The other characters may as well not be in the series. We're introduced to several minor characters, the most interesting being Isaac who becomes the focal point of the third episode, but even he is crushed by the weight of the drudging plot and his later reactions don't feel realistic when you take his rank within the military into consideration.
Another OVA that wastes its potential and yet another series focussing on magic that seems too interested in using magic as a weapon rather than as a useful social inclusion to a fantasy series. This score would have been several notches higher if it explored all the threads and questions it opens, but sadly it follows the same formula as all series of its kind, and heads straight to a predictable ending made even more stagnant by the fact that we haven't had enough time to truly care about the characters fighting.
Don't get me wrong, there are some nice philosophies on life and death, and in particular, the idea of a death wish (explored better, again, in Code Geass and other series). The action is also somewhat spectacular in parts, but if you're looking for a coherent plotline and a fulfilling ending, then this set of OVAs isn't for you.

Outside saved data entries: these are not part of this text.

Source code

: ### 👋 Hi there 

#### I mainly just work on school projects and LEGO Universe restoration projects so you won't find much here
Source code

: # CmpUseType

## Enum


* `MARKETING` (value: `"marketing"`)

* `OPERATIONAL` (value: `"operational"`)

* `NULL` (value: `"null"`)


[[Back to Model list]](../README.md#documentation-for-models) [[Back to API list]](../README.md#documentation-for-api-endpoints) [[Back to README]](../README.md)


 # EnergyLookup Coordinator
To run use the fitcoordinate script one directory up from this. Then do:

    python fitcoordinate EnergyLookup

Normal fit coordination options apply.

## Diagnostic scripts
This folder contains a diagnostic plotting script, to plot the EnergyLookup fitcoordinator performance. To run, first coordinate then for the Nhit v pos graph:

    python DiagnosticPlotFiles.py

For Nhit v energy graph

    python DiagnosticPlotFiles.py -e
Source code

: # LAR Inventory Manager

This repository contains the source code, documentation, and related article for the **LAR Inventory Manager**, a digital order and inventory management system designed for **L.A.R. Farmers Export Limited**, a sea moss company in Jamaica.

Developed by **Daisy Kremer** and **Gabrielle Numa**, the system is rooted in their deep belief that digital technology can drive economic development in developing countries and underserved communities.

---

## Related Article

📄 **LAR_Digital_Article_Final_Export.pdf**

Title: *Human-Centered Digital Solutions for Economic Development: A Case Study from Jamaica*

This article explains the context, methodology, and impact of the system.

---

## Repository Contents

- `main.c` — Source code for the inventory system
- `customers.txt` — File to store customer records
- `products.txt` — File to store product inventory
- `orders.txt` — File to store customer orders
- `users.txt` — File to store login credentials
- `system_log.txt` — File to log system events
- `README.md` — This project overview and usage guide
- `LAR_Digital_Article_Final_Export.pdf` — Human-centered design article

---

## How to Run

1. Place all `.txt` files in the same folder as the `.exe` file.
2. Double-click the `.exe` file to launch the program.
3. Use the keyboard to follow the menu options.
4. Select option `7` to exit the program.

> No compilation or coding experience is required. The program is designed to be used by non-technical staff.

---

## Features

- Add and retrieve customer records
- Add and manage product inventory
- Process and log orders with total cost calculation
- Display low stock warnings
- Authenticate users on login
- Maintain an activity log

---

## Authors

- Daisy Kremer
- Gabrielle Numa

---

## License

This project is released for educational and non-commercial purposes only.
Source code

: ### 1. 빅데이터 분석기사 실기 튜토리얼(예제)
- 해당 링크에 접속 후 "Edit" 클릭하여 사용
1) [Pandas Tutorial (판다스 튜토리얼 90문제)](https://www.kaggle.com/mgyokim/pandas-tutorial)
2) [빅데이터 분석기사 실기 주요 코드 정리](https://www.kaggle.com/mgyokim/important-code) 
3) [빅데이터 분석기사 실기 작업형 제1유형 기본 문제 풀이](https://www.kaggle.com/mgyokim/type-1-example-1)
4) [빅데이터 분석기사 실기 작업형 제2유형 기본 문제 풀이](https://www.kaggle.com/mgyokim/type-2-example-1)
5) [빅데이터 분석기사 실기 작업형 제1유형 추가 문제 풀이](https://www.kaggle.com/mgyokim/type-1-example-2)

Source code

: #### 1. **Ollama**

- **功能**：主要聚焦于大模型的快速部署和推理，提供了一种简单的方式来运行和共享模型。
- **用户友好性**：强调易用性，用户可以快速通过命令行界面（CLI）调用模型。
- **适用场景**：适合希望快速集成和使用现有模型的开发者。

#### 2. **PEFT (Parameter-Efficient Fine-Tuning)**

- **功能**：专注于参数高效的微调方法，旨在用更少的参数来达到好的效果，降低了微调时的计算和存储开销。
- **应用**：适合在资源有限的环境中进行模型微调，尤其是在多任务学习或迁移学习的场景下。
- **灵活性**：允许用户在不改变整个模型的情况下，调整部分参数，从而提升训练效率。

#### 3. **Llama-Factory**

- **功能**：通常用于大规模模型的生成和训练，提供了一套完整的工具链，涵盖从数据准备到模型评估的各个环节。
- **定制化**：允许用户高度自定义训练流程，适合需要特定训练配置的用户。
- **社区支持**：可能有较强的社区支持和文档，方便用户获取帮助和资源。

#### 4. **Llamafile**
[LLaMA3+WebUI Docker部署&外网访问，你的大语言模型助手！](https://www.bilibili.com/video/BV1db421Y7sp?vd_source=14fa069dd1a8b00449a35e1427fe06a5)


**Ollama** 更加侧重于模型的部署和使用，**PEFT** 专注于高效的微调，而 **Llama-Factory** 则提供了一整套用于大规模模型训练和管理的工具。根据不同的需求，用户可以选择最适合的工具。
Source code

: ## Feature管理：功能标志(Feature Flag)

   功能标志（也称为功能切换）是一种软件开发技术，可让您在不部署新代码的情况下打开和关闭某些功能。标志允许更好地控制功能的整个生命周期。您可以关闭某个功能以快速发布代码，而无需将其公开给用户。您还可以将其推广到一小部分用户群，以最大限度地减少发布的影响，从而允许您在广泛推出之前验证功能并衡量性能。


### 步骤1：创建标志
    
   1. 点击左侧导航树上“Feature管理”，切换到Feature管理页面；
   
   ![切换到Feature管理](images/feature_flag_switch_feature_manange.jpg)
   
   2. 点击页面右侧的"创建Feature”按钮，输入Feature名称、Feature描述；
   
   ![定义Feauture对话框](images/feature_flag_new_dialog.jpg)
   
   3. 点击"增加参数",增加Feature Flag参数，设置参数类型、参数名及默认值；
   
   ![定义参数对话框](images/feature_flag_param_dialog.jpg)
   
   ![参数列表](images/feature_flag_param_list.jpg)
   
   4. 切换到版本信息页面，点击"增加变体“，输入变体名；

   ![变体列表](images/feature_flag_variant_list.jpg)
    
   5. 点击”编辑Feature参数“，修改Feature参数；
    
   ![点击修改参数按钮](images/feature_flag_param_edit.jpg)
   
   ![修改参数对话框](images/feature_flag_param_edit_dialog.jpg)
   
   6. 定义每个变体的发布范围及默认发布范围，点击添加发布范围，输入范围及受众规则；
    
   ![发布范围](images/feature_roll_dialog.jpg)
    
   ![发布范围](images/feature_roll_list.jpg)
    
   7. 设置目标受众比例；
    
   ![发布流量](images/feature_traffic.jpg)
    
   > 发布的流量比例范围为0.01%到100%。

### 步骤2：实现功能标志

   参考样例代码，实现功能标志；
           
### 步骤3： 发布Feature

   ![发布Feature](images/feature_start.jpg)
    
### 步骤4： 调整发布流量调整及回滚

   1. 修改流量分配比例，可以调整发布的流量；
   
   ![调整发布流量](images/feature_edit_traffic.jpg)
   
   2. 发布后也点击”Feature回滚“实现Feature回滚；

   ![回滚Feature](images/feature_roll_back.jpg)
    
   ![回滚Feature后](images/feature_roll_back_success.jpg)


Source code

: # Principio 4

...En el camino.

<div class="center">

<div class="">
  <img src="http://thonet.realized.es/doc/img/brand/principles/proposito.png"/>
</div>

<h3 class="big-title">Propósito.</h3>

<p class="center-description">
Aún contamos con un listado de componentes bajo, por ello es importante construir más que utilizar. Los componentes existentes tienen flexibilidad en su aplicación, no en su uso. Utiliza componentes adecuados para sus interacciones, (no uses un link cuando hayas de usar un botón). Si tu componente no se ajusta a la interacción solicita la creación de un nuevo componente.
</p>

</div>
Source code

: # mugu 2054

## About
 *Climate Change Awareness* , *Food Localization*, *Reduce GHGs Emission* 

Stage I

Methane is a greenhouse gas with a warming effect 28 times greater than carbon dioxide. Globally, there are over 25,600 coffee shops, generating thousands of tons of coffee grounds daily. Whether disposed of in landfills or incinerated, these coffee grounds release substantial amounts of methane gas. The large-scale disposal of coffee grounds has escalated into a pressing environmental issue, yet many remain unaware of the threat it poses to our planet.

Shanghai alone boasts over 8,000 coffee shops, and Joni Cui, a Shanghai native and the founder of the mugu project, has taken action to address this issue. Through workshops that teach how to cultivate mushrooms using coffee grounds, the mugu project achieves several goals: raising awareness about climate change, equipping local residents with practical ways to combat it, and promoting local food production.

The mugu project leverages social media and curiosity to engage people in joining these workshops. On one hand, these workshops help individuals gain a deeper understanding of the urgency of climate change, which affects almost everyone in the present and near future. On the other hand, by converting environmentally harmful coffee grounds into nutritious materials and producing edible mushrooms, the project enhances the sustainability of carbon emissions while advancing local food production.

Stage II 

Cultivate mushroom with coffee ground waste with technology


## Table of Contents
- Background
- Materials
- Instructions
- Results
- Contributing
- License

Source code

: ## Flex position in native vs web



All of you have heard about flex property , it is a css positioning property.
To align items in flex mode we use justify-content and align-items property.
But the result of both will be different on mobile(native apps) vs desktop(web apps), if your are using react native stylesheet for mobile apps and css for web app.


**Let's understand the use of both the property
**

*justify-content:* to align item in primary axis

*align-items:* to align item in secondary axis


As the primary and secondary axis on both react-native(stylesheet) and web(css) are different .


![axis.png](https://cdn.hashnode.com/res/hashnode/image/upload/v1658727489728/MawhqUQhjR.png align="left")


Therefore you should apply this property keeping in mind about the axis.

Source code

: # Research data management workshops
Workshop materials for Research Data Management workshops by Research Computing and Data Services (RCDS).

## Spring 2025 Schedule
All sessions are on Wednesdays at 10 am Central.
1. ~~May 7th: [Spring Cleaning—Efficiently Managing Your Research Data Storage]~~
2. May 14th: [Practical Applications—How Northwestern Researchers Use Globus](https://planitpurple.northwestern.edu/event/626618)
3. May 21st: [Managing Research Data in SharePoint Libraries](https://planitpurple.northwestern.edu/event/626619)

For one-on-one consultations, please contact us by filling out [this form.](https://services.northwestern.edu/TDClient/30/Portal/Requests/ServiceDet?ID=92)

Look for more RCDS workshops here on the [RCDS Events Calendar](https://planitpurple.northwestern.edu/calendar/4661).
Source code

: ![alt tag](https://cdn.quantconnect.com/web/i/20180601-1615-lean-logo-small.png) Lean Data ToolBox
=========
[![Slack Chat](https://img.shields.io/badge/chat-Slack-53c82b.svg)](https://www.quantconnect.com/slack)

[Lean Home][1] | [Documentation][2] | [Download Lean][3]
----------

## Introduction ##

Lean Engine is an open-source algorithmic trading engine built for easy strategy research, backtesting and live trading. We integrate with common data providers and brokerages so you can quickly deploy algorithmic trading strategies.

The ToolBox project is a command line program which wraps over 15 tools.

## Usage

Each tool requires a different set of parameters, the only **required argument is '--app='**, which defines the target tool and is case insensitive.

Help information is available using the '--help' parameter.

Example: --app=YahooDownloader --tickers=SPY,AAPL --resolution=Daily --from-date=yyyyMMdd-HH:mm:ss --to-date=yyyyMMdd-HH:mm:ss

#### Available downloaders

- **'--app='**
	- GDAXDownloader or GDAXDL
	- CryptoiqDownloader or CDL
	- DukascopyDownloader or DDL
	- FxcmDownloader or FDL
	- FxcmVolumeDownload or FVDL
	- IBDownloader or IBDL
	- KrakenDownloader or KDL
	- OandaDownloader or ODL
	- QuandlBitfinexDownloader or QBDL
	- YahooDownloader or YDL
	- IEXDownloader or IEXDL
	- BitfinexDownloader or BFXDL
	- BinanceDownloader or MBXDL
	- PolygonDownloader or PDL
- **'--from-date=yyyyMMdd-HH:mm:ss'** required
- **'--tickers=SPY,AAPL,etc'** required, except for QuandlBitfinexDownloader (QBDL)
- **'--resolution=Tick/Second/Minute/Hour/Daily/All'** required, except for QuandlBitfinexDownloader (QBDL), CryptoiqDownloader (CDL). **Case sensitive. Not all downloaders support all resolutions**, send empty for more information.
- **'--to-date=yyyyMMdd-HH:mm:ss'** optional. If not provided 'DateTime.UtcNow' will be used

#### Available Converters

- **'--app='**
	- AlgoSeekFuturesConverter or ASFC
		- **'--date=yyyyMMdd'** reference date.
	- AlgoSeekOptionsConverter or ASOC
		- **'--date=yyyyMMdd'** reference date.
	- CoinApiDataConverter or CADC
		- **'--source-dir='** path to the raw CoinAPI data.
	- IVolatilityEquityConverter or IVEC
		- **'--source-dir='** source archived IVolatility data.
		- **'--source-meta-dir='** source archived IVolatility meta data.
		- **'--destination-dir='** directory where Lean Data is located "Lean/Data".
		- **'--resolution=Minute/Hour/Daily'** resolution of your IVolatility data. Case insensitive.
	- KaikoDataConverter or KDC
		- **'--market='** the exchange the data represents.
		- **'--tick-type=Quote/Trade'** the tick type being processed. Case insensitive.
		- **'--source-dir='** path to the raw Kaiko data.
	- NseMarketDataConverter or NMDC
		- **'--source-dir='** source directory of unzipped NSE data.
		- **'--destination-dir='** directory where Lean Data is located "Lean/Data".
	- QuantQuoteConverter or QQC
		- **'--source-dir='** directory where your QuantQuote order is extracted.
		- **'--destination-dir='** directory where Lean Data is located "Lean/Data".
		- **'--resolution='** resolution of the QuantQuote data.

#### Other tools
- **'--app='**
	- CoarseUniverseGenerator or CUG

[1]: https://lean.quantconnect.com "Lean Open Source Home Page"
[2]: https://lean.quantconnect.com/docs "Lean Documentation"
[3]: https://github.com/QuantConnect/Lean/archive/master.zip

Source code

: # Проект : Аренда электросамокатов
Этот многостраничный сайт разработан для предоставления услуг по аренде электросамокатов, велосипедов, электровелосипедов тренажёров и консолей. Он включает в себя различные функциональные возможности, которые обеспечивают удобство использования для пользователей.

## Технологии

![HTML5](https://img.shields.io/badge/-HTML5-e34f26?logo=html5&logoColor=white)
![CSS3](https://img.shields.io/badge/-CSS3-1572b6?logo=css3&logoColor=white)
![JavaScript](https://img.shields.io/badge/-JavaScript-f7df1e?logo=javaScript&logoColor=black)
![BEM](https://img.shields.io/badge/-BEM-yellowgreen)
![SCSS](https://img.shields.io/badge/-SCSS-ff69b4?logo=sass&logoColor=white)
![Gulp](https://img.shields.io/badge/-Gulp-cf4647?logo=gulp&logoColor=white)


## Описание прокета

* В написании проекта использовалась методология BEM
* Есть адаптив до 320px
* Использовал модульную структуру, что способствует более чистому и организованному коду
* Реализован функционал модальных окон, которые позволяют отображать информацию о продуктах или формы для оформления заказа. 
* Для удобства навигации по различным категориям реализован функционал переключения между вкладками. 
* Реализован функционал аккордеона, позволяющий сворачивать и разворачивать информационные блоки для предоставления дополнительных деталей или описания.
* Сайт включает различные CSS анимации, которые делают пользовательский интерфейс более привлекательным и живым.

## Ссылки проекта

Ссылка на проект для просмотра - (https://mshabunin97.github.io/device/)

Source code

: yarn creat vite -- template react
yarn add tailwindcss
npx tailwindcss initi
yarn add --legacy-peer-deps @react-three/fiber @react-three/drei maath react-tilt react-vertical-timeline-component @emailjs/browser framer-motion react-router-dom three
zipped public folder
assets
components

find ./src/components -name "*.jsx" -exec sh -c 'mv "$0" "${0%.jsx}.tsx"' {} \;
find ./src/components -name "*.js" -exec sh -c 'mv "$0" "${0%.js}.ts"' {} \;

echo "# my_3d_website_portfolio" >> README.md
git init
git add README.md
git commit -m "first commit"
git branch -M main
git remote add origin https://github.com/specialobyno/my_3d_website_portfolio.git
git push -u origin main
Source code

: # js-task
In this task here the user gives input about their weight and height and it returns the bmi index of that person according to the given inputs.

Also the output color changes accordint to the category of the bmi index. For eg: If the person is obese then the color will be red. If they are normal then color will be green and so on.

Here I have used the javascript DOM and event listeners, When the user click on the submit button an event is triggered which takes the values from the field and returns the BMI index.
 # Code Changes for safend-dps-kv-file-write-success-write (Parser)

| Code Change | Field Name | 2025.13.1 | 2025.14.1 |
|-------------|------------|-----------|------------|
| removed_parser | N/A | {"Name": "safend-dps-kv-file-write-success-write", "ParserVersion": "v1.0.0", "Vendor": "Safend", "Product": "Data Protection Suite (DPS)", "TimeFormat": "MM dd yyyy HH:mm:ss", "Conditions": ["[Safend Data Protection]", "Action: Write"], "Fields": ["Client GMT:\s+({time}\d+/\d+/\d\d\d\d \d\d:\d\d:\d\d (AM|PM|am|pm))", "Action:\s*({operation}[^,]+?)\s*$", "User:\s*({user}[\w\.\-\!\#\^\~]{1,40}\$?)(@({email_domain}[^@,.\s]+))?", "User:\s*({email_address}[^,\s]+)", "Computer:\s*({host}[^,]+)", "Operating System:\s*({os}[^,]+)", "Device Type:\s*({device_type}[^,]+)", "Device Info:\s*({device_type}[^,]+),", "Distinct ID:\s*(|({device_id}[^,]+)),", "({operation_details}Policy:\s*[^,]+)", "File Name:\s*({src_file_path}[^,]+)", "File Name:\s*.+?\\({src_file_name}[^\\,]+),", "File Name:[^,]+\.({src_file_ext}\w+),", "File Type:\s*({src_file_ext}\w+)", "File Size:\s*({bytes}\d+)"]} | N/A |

In a world of science, sorcery is rediscovered and rapidly adopted in all areas of industry – but at a high price: an invisible pollution is spreading out across the world. Those who do not take proper precautions become infected, lose their sanity, and become demons. The Sorcery Administration Bureau, along with their Tactical Sorcerers, monitor magic uses and respond to any demonic outbreaks that occur. In this world, Ray Otto is a rogue tactical sorcerer who hunts down demons with reckless abandon. Given that he always gets the job done, the administration generally lets his activities slide. Together with the mysterious girl Kapel Theta, Ray risks his life and humanity to destroy demonkind... when the price is right.